When most people look at this list, they identify with many of these behaviors. When diagnosing ADHD, it is important to consider if these behaviors happen often and when they started. A person with ADHD does not just get distracted and loses things. Everybody does that. An individual with ADHD shows a consistent pattern of the majority of the symptoms listed above. There are also many other reasons, other than ADHD, that someone would display these types of behaviors and that is why a thorough diagnosis is important before selecting a treatment plan. ADHD is a disorder that starts in childhood and some symptoms must be present prior to age 12.

Symptoms of ADHD may go unnoticed for several reasons. First, particularly for girls, when there is an absence of hyperactivity, symptoms of inattention may fly under the radar because these particular children are not disruptive or demanding of extra attention from teachers and caregivers.

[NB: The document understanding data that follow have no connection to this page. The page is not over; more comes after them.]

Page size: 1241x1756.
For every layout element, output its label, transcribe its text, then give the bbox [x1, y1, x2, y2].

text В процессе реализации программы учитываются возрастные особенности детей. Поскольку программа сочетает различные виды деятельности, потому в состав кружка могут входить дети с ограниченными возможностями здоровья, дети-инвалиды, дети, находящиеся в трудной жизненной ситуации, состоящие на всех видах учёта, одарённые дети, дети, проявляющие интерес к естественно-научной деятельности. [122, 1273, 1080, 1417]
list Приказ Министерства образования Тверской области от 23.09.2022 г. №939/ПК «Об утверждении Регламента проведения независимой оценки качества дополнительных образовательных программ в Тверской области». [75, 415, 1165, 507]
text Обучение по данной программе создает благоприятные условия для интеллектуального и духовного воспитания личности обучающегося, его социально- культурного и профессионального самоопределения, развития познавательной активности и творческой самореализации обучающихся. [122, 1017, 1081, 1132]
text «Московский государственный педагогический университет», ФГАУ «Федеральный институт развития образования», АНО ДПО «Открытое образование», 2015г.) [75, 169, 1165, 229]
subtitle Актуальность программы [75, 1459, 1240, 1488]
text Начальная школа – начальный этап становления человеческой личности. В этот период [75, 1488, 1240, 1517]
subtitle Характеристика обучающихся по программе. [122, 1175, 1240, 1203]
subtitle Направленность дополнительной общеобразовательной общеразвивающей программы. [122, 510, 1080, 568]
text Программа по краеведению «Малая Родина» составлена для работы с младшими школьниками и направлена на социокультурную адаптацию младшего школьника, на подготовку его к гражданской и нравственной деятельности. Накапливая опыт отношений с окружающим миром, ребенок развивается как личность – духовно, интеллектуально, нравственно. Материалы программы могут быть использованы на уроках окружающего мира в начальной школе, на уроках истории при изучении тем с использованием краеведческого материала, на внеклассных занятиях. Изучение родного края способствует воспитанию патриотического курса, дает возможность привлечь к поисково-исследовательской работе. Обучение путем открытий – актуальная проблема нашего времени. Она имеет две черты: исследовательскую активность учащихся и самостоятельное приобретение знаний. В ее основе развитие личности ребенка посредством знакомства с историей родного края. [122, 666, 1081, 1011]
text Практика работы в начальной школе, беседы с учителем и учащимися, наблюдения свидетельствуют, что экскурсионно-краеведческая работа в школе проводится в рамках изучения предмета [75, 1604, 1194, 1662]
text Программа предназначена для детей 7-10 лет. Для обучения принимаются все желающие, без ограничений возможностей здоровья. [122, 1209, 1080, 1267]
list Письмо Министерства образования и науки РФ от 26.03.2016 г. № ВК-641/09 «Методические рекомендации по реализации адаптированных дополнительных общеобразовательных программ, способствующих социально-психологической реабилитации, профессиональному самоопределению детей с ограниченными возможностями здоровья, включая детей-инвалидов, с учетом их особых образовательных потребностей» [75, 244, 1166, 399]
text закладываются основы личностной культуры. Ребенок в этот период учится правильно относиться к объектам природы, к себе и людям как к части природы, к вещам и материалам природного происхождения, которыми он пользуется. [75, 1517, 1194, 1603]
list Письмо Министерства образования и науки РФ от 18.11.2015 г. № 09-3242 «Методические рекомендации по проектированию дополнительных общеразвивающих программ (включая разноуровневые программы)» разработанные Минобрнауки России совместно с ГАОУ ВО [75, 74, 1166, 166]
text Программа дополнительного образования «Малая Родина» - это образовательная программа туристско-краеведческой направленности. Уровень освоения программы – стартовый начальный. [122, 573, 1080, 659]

Second, many individuals with ADHD have a high IQ and thus may be able to compensate for their ADHD symptoms and not fall below grade level. In fact, many of the adults I meet that are just getting diagnosed tend to be of high IQ and did not start showing academic difficulties until college. Finally, we know that ADHD is genetic. This means that if your biological child has ADHD, the odds are higher that you do too. This may make the problems associated with ADHD less noticeable to you because you remember experiencing similar struggles.

Because many people can identify with some of the symptoms related to ADHD, it is important that a thorough assessment be conducted in order to make the correct diagnosis. In addition to determining the symptoms of ADHD, testing also looks for patterns in IQ and test performance that are often found individuals with ADHD. This type of testing is often required by schools if you are interested in academic accommodations and physicians if you are interested in trying ADHD medication.

There are many effective treatments for ADHD. Medication and behavior therapy are effective and either may be chosen based on the pattern and severity of symptoms. Research has shown that behavior therapy, which for children usually includes a parent training component, is especially effective when combined with medication. It can also be enormously beneficial to look at possible school-based interventions and accommodations to help work with the challenges associated with ADHD.